While the humble potato has indeed been a staple for the Irish since the early 1600’s, until recently most references to their cuisine give the impression that there is not much else going on in the Irish kitchen other than bowls of Mash, Shepherd’s Pie or Guinness Lamb Stew. This is simply not true today. Nothing against the potato–I’m a huge fan and I recognize the role it has played in sustaining the people of Ireland for the past four hundred plus years. However, it is fair to say there is a food renaissance currently simmering in Ireland; it’s real and gently, respectfully moves boiled potatoes to a side dish rather than main course.
The reasons for the food revolution are many—from culinary innovators to local farmers to local resources now being given their due. Ireland can rightly boast of being home to some of the finest locally grown and harvested ingredients on the planet. Organically grown produce is diverse and plentiful and currently featured in a wide variety of eateries from Michelin restaurants to local pubs. Cattle and sheep are raised and finished on lush, sweet Irish grasses yielding meat that is flavorful, tender and utterly delicious—thankfully no GMO corn or soy finishes here. I’m not sure what they feed their chickens, but the eggs have rich yellow yolks and a smooth creamy flavor compared to the often bland eggs stateside.
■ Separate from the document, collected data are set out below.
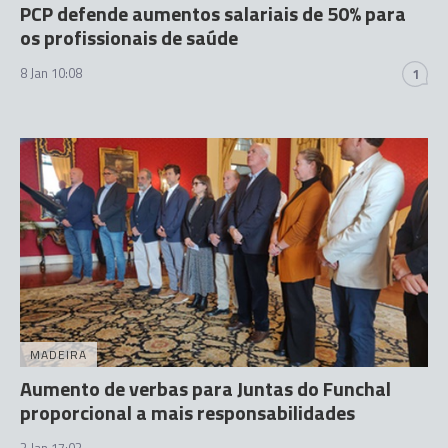
PCP defende aumentos salariais de 50% para
os profissionais de saúde
8 Jan 10:08
1
MADEIRA
Aumento de verbas para Juntas do Funchal
proporcional a mais responsabilidades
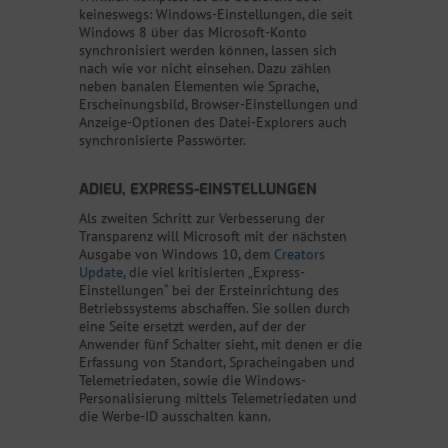
keineswegs: Windows-Einstellungen, die seit
Windows 8 über das Microsoft-Konto
synchronisiert werden können, lassen sich
nach wie vor nicht einsehen. Dazu zählen
neben banalen Elementen wie Sprache,
Erscheinungsbild, Browser-Einstellungen und
Anzeige-Optionen des Datei-Explorers auch
synchronisierte Passwörter.
ADIEU, EXPRESS-EINSTELLUNGEN
Als zweiten Schritt zur Verbesserung der
Transparenz will Microsoft mit der nächsten
Ausgabe von Windows 10, dem
Creators
Update
, die viel kritisierten „Express-
Einstellungen“ bei der Ersteinrichtung des
Betriebssystems abschaffen. Sie sollen durch
eine Seite ersetzt werden, auf der der
Anwender fünf Schalter sieht, mit denen er die
Erfassung von Standort, Spracheingaben und
Telemetriedaten, sowie die Windows-
Personalisierung mittels Telemetriedaten und
die Werbe-ID ausschalten kann.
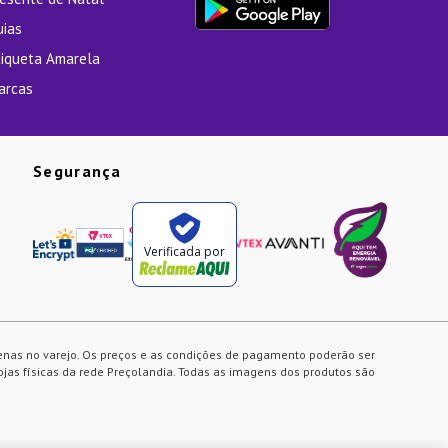
uias
tiqueta Amarela
arcas
Segurança
Verificada por
enas no varejo. Os preços e as condições de pagamento poderão ser
ojas físicas da rede Preçolandia. Todas as imagens dos produtos são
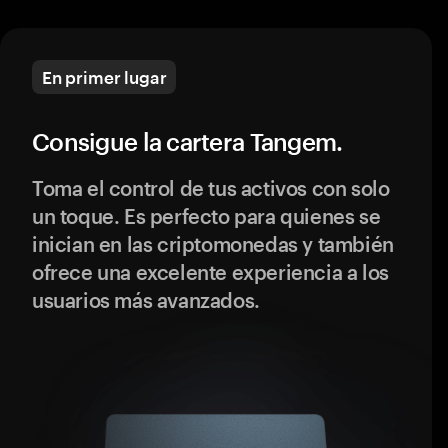
En primer lugar
Consigue la cartera Tangem.
Toma el control de tus activos con solo
un toque. Es perfecto para quienes se
inician en las criptomonedas y también
ofrece una excelente experiencia a los
usuarios más avanzados.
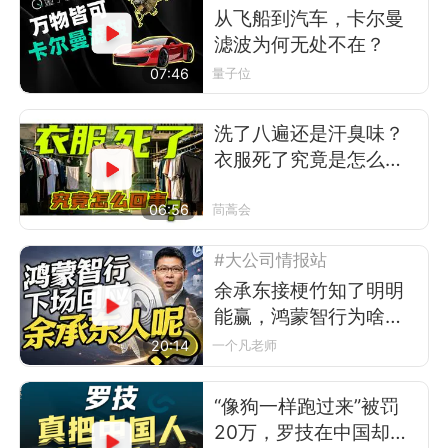
从飞船到汽车，卡尔曼
滤波为何无处不在？
07:46
量子位
洗了八遍还是汗臭味？
衣服死了究竟是怎么回
事
06:56
茼蒿会
#大公司情报站
余承东接梗竹知了明明
能赢，鸿蒙智行为啥不
让？
20:14
一个凡老师
“像狗一样跑过来”被罚
20万，罗技在中国却卖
Is there any butter or cream sweeter or richer than that found in Ireland? And the seafood! From mussels to mackerel and wild Atlantic salmon–the seafood is as fresh and varied as it gets and provides bases for exceptional chowders and bisques, croquettes and filets, and by far and away the finest fish and chips I’ve tasted. Chefs are dancing in the kitchen.
To be sure, the traditional faire we love and associate with Ireland is still very much alive and well—the full Irish Breakfast, fresh Brown Bread and Irish butter, of course tea and scones with cream that I swear—if enjoyed often—will lead to enlightenment. And—of course—the potato in as many forms as you can imagine. These are the staples, the comfort foods that we count on, that will continue to lure us back. But now they share the table with exciting new dishes and tastes that rightfully celebrate the unique bounty of Ireland.